Global investors are unwinding bets on local-currency bonds as some emerging-market central banks come under pressure to raise interest rates — rather than cut them as widely anticipated just weeks ago.
Money managers differ on the roster of countries that may have to tighten monetary policy in response to a changed global landscape, but among them are turbulent economies such as Turkey and South Africa, and even emerging giants like India and Mexico. Whether those nations will actually raise borrowing costs depends in part on moves in currencies and commodities in the coming weeks to months.
But fears of a delayed easing cycle are already upending the most popular trade at the start of the year: buying local-currency bonds seen as benefiting from rate cuts. A Bloomberg gauge of the asset class posted the biggest monthly decline since September, erasing $62 billion in market value. Carry trades have slumped to the deepest losses since 2021 and breakeven rates are spiking from South Africa to Mexico.
“Certain countries stand out as potentially vulnerable to enacting rate hikes,” said Cliff Ambrose, founder and wealth manager at Apex Wealth in Danvers, Massachusetts. “Those overly reliant on external financing, exposed to commodity-price fluctuations, or grappling with political instability may face greater challenges.”

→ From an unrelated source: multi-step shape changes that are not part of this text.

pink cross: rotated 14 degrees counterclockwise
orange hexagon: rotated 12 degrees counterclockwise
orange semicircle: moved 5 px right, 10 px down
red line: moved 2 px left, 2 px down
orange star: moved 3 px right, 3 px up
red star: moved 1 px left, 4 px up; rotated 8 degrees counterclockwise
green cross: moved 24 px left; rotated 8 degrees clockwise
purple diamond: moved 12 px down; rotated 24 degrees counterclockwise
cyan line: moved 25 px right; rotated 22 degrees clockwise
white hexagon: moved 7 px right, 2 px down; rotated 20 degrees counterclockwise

He listed India, Turkey, Indonesia, Mexico, Brazil and South Africa as the most exposed.
The greenback has rallied against 31 of the 32 most widely-traded emerging-market currencies since April 10, when US inflation data came in higher than anticipated and pushed money-market investors to prune wagers for Fed rate cuts. That coincided with a return of inflation in a number of developing nations from Indonesia to Israel and Mexico.
This has interrupted a dovish pivot that emerging economies made in the middle of 2023 amid expectations that global disinflation would help the Fed
Meanwhile, concerns over the Middle East are returning. Even in the absence of an escalation, calls for international sanctions against Iran could pose a risk to oil prices and shipping supply lines, according to Omotunde Lawal, head of EM corporate credit at Baring Investment Services.

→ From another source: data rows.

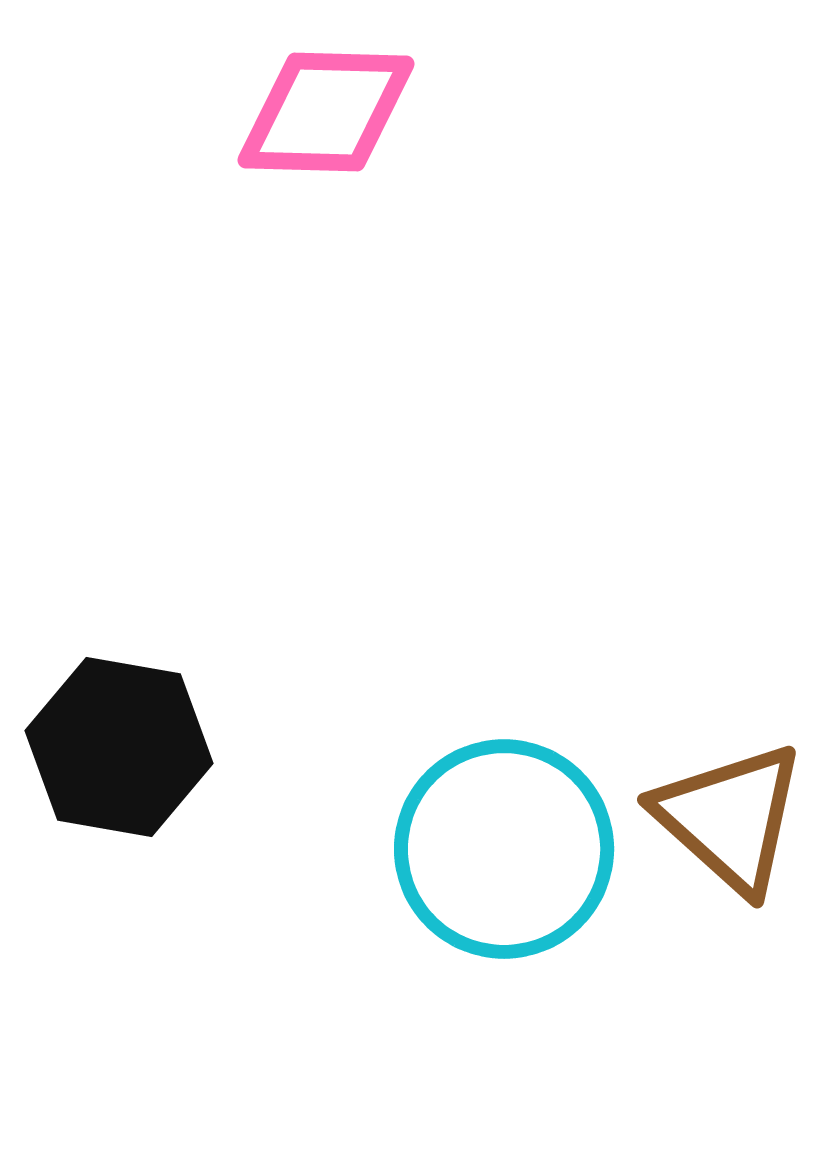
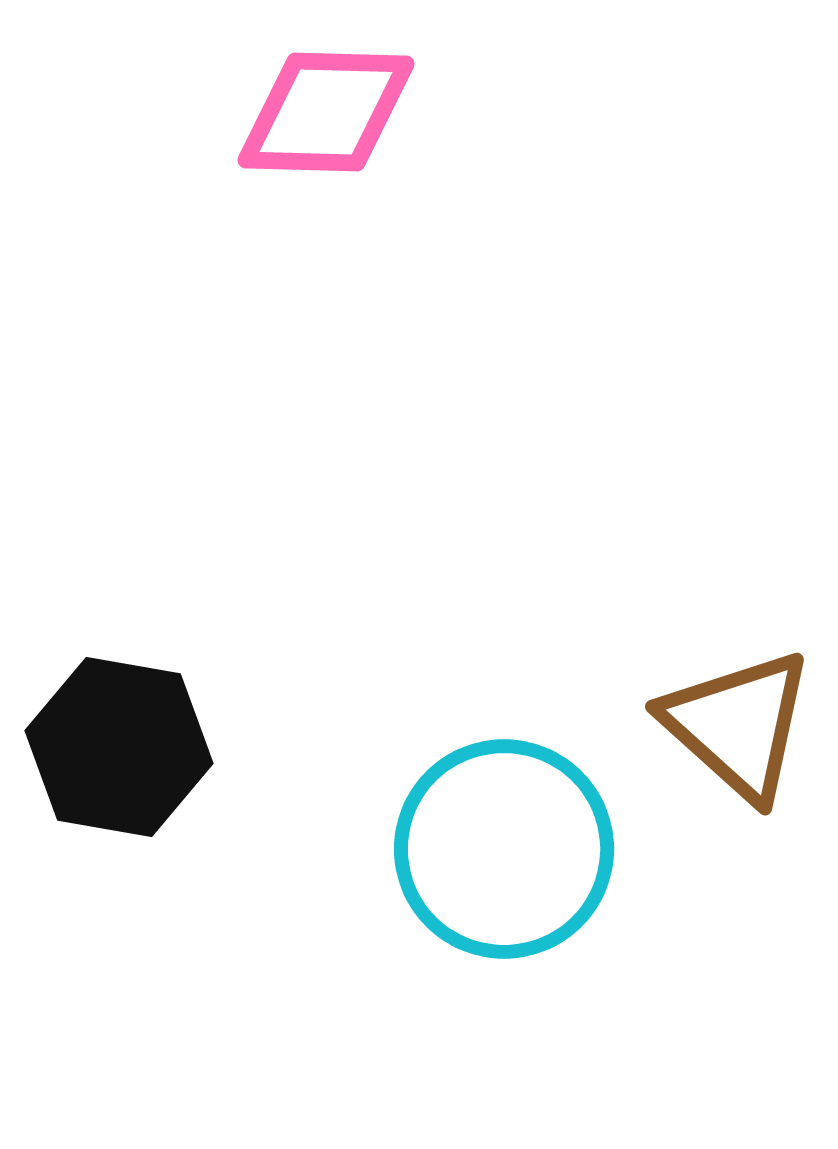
brown triangle: moved 8 px right, 93 px up
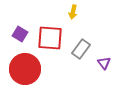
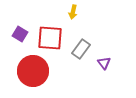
red circle: moved 8 px right, 2 px down
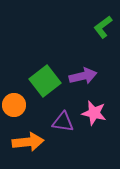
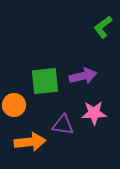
green square: rotated 32 degrees clockwise
pink star: rotated 15 degrees counterclockwise
purple triangle: moved 3 px down
orange arrow: moved 2 px right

“If inflation truly does show signs of resurgence, the vulnerable segments would be largely the crude importers who may need to be more vigilant,” she said. “Vulnerable countries in this space would include India, Turkey, China.”

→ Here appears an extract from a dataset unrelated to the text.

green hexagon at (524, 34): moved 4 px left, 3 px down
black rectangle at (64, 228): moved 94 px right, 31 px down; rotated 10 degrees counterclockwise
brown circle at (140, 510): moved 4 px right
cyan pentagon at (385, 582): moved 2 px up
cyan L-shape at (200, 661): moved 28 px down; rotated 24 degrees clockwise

Even countries with high nominal rates, which were investor darlings until weeks ago, are being dumped as Treasury yields turn juicier. Among the worst-performing currencies in April were Mexico’s peso, one of the carry-trade favorites, and Indonesia’s rupiah, which resumed a slide even after a rate hike on April 24. In the local-bond market, Philippines, Mexico, Brazil and Colombia underperformed despite offering high real yields.
For Monex Europe Ltd., the center of the debate about emerging-market rate hikes is Asia.
“The recent rally in commodity indexes and Treasury yields at a time when regional growth is re-accelerating makes the prospect of another round of rate hikes credible in the coming months,” said Simon Harvey, the firm’s head of FX analysis. “This is especially the case for central banks in export-oriented economies that are facing current-account deficits, higher inflation and higher levels of external debt.”
For now, negative real rates have again begun to sweep across emerging markets. Emerging Europe, the Middle East and Africa fare worst in this regard, with Angola, Egypt, Nigeria, Turkey and Zambia keeping their borrowing costs below consumer-price growth levels. That’s despite high nominal policy rates ranging from 12.5% to 50%.
Earlier expectations for rate cuts pushed bond yields so low that the average rate on the Bloomberg Global EM Local Currency Government Universal Index stands at 4.61%, 38 basis points below the two-year Treasury yield.
Some strategists and money managers see the risk of rate hikes confined to a handful of vulnerable countries, and are optimistic that the bulk of emerging markets can manage pressure on their currencies by merely delaying their interest-rate cuts.
Already, Hungary has slowed its pace of cutting pledged not to rush further moves. Poland has signaled borrowing costs will stay unchanged for the rest of the year. The Czech Republic is also debating the pace of easing ahead.
“We expect shallower easing cycles from many of the EM central banks,” said Phoenix Kalen, head of EM research at Societe Generale SA. “But it is a very high bar to imagine that some of them would have to hike this year.”
But Turkey may have to raise borrowing costs to bolster its inflation-fighting credibility against a backdrop of sharp lira depreciation and resurgent inflation, she said. Egypt is vulnerable too.
Traders are adjusting their strategies to make money in this new environment. Global X’s Malcolm Dorson, who doesn’t see rate hikes returning to EM, recommends commodity producers such as Brazil, Chile and Saudi Arabia, given signals for a demand-driven uptick.
Columbia Threadneedle favors countries with high real rates or carry. That’s led the money manager to focus on Latin America, and some countries like Indonesia that others see as vulnerable.
The winners of this phase will be “countries with high real rates, countries with stable fiscal and external balance sheets, and countries that can take advantage of the cyclical upswing in manufacturing and commodity prices,” said Columbia Threadneedle rates strategist Ed Al-Hussainy.